The panel also recommended that New York enact legislation prohibiting the retrieval of gametes from the dead or from people incapable of providing informed consent. It recommended making it a crime to steal or transfer gametes without the donor's permission.

With respect to the disposition of frozen embryos, the panel said that no embryo should be transferred for implantation, destroyed, or used for research without the consent of the individuals with decision-making authority over the embryo.
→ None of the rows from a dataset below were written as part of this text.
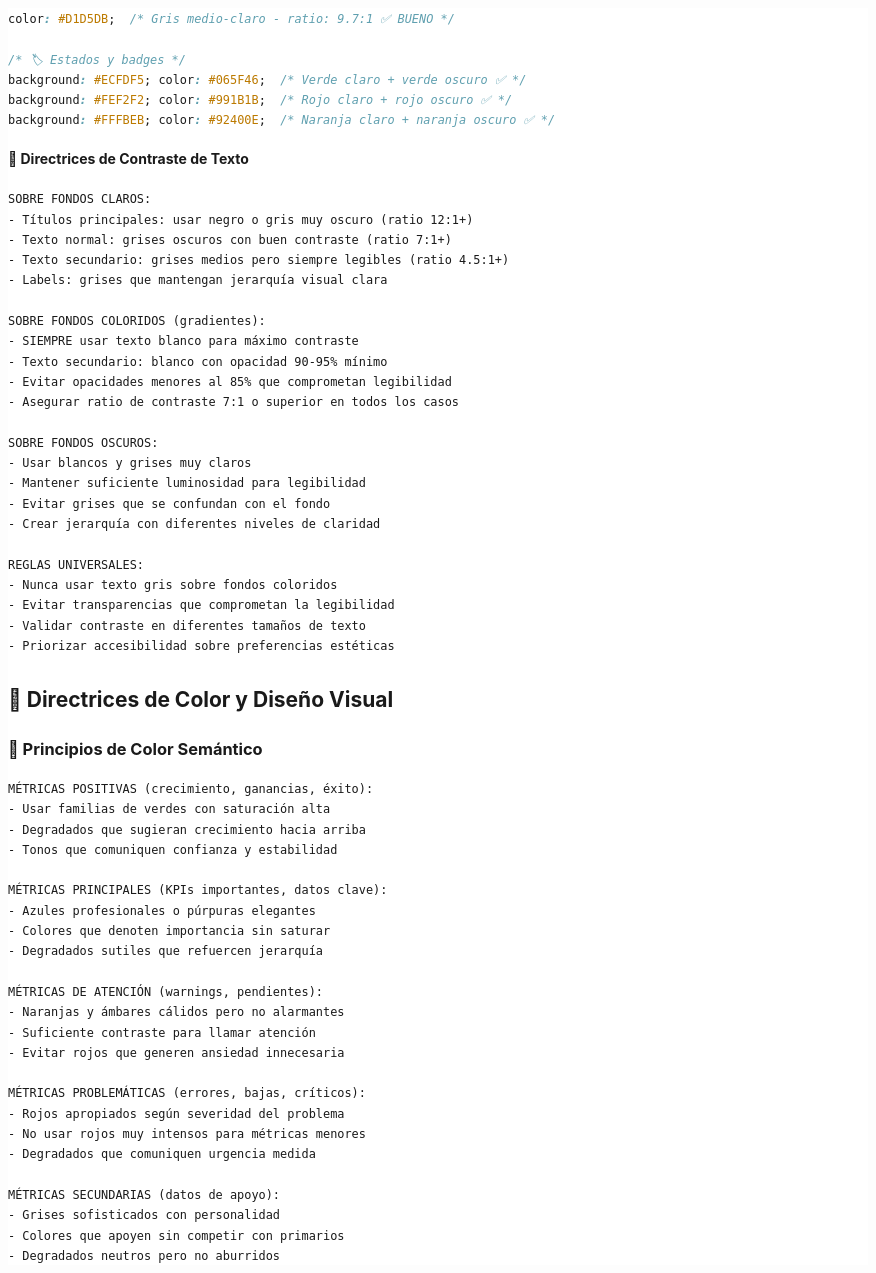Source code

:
 ```css
color: #D1D5DB;  /* Gris medio-claro - ratio: 9.7:1 ✅ BUENO */

/* 🏷️ Estados y badges */
background: #ECFDF5; color: #065F46;  /* Verde claro + verde oscuro ✅ */
background: #FEF2F2; color: #991B1B;  /* Rojo claro + rojo oscuro ✅ */
background: #FFFBEB; color: #92400E;  /* Naranja claro + naranja oscuro ✅ */
```

#### **📝 Directrices de Contraste de Texto**
```
SOBRE FONDOS CLAROS:
- Títulos principales: usar negro o gris muy oscuro (ratio 12:1+)
- Texto normal: grises oscuros con buen contraste (ratio 7:1+)  
- Texto secundario: grises medios pero siempre legibles (ratio 4.5:1+)
- Labels: grises que mantengan jerarquía visual clara

SOBRE FONDOS COLORIDOS (gradientes):
- SIEMPRE usar texto blanco para máximo contraste
- Texto secundario: blanco con opacidad 90-95% mínimo
- Evitar opacidades menores al 85% que comprometan legibilidad
- Asegurar ratio de contraste 7:1 o superior en todos los casos

SOBRE FONDOS OSCUROS:
- Usar blancos y grises muy claros 
- Mantener suficiente luminosidad para legibilidad
- Evitar grises que se confundan con el fondo
- Crear jerarquía con diferentes niveles de claridad

REGLAS UNIVERSALES:
- Nunca usar texto gris sobre fondos coloridos
- Evitar transparencias que comprometan la legibilidad  
- Validar contraste en diferentes tamaños de texto
- Priorizar accesibilidad sobre preferencias estéticas
```

## 🎨 Directrices de Color y Diseño Visual

### **🎯 Principios de Color Semántico**
```
MÉTRICAS POSITIVAS (crecimiento, ganancias, éxito):
- Usar familias de verdes con saturación alta
- Degradados que sugieran crecimiento hacia arriba
- Tonos que comuniquen confianza y estabilidad

MÉTRICAS PRINCIPALES (KPIs importantes, datos clave):
- Azules profesionales o púrpuras elegantes
- Colores que denoten importancia sin saturar
- Degradados sutiles que refuercen jerarquía

MÉTRICAS DE ATENCIÓN (warnings, pendientes):
- Naranjas y ámbares cálidos pero no alarmantes  
- Suficiente contraste para llamar atención
- Evitar rojos que generen ansiedad innecesaria

MÉTRICAS PROBLEMÁTICAS (errores, bajas, críticos):
- Rojos apropiados según severidad del problema
- No usar rojos muy intensos para métricas menores
- Degradados que comuniquen urgencia medida

MÉTRICAS SECUNDARIAS (datos de apoyo):
- Grises sofisticados con personalidad
- Colores que apoyen sin competir con primarios
- Degradados neutros pero no aburridos
```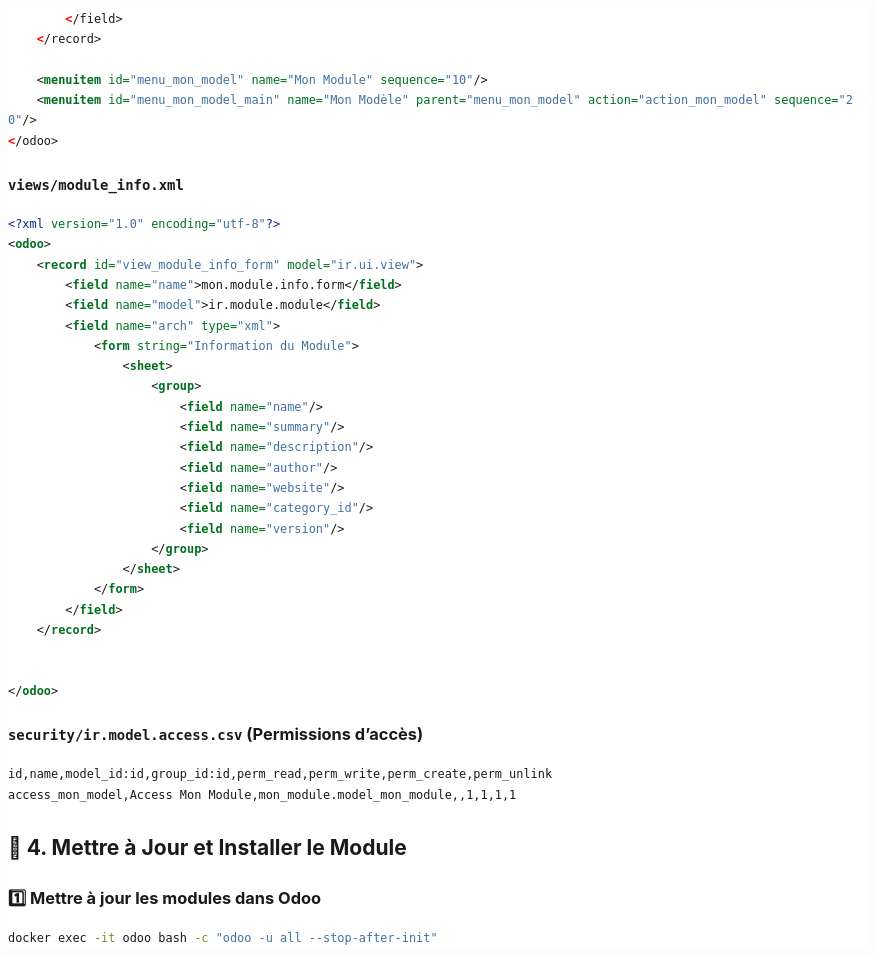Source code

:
 ```xml
        </field>
    </record>

    <menuitem id="menu_mon_model" name="Mon Module" sequence="10"/>
    <menuitem id="menu_mon_model_main" name="Mon Modèle" parent="menu_mon_model" action="action_mon_model" sequence="20"/>
</odoo>
```

### `views/module_info.xml`
```xml
<?xml version="1.0" encoding="utf-8"?>
<odoo>
    <record id="view_module_info_form" model="ir.ui.view">
        <field name="name">mon.module.info.form</field>
        <field name="model">ir.module.module</field>
        <field name="arch" type="xml">
            <form string="Information du Module">
                <sheet>
                    <group>
                        <field name="name"/>
                        <field name="summary"/>
                        <field name="description"/>
                        <field name="author"/>
                        <field name="website"/>
                        <field name="category_id"/>
                        <field name="version"/>
                    </group>
                </sheet>
            </form>
        </field>
    </record>

    
</odoo>
```



### `security/ir.model.access.csv` (Permissions d’accès)
```csv
id,name,model_id:id,group_id:id,perm_read,perm_write,perm_create,perm_unlink
access_mon_model,Access Mon Module,mon_module.model_mon_module,,1,1,1,1
```

## 📌 4. Mettre à Jour et Installer le Module

### 1️⃣ Mettre à jour les modules dans Odoo
```bash
docker exec -it odoo bash -c "odoo -u all --stop-after-init"
```
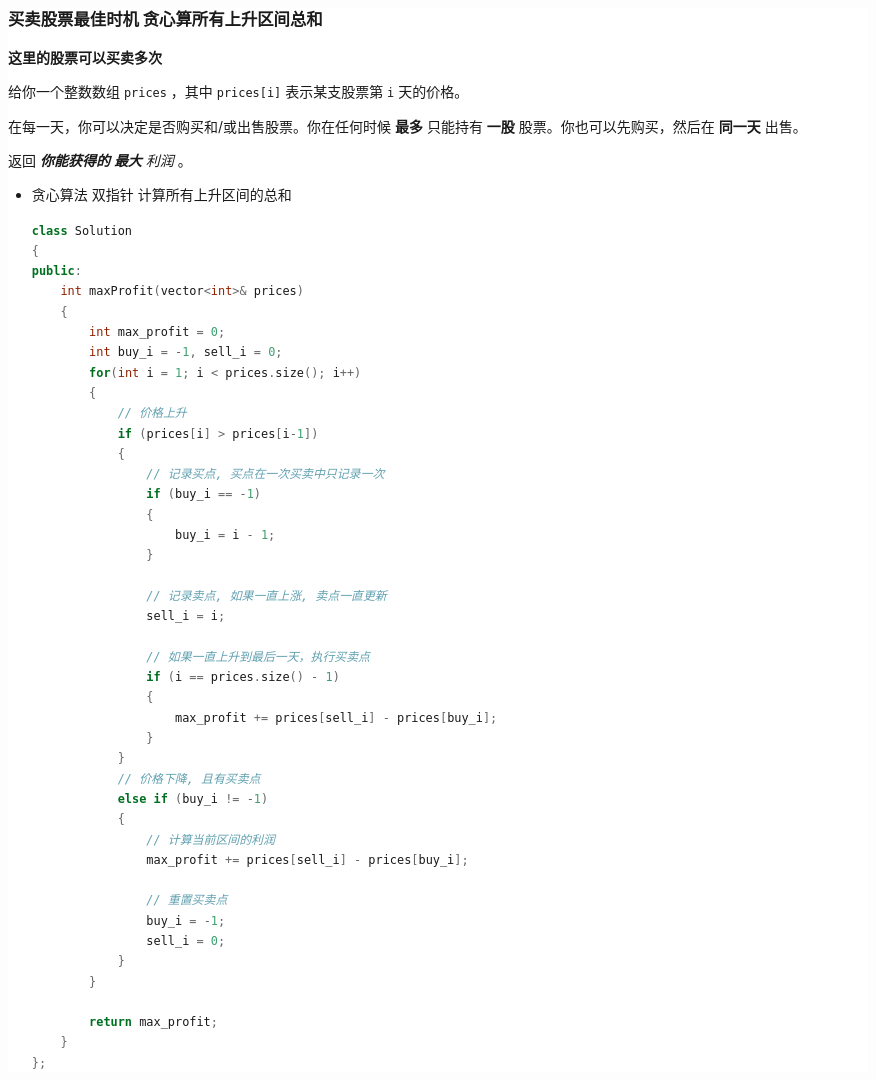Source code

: 

### 买卖股票最佳时机 贪心算所有上升区间总和

**这里的股票可以买卖多次**

给你一个整数数组 `prices` ，其中 `prices[i]` 表示某支股票第 `i` 天的价格。

在每一天，你可以决定是否购买和/或出售股票。你在任何时候 **最多** 只能持有 **一股** 股票。你也可以先购买，然后在 **同一天** 出售。

返回 ***你能获得的** **最大** 利润* 。

- 贪心算法 双指针
  计算所有上升区间的总和

  ```cpp
  class Solution 
  {
  public:
      int maxProfit(vector<int>& prices) 
      {
          int max_profit = 0;
          int buy_i = -1, sell_i = 0;
          for(int i = 1; i < prices.size(); i++)
          {
              // 价格上升
              if (prices[i] > prices[i-1])
              {
                  // 记录买点, 买点在一次买卖中只记录一次
                  if (buy_i == -1)
                  {
                      buy_i = i - 1;
                  }
                  
                  // 记录卖点, 如果一直上涨, 卖点一直更新
                  sell_i = i;
  
                  // 如果一直上升到最后一天，执行买卖点
                  if (i == prices.size() - 1)
                  {
                      max_profit += prices[sell_i] - prices[buy_i];
                  }
              }
              // 价格下降, 且有买卖点
              else if (buy_i != -1)
              {
                  // 计算当前区间的利润
                  max_profit += prices[sell_i] - prices[buy_i];
                  
                  // 重置买卖点
                  buy_i = -1;
                  sell_i = 0;
              }
          }
  
          return max_profit;
      }
  };
  ```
And if one of two people who have joint decision-making authority objects to transferring, destroying or using an embryo for research, the the wishes of the objector should take precedence over the other partner.

Gamete donors have the right to withdraw their consent to the donation of frozen gametes until a specific individual has begun therapy that depends on the availability of gametes from that donor, the panel said.




Related Article: Guidelines for High-Tech Fertility


Guidelines for High-Tech Fertility

Here are some of the recommendations of the Task Force on Life and the Law, a panel of the New York State Health Department, which is issuing a report on new technologies of medically assisted reproduction:

-- Laws should specify that the woman who gives birth to a child is its mother, even if the child was not conceived with the woman's egg.

-- Steps must be taken to reduce the number of triplet, quadruplet and higher-order multiple births.

-- Doctors must inform patients if treatments are still in the experimental stage.

-- Doctors must inform prospective parents about the low odds of success in fertility treatments.

-- Doctors must not make embryos from donor sperm and donor eggs without the express permission of specific patients who intend the embryos for their own use.

-- Doctors are not obliged to treat everyone who seeks help, but should not necessarily refuse to treat unmarried couples, including lesbians.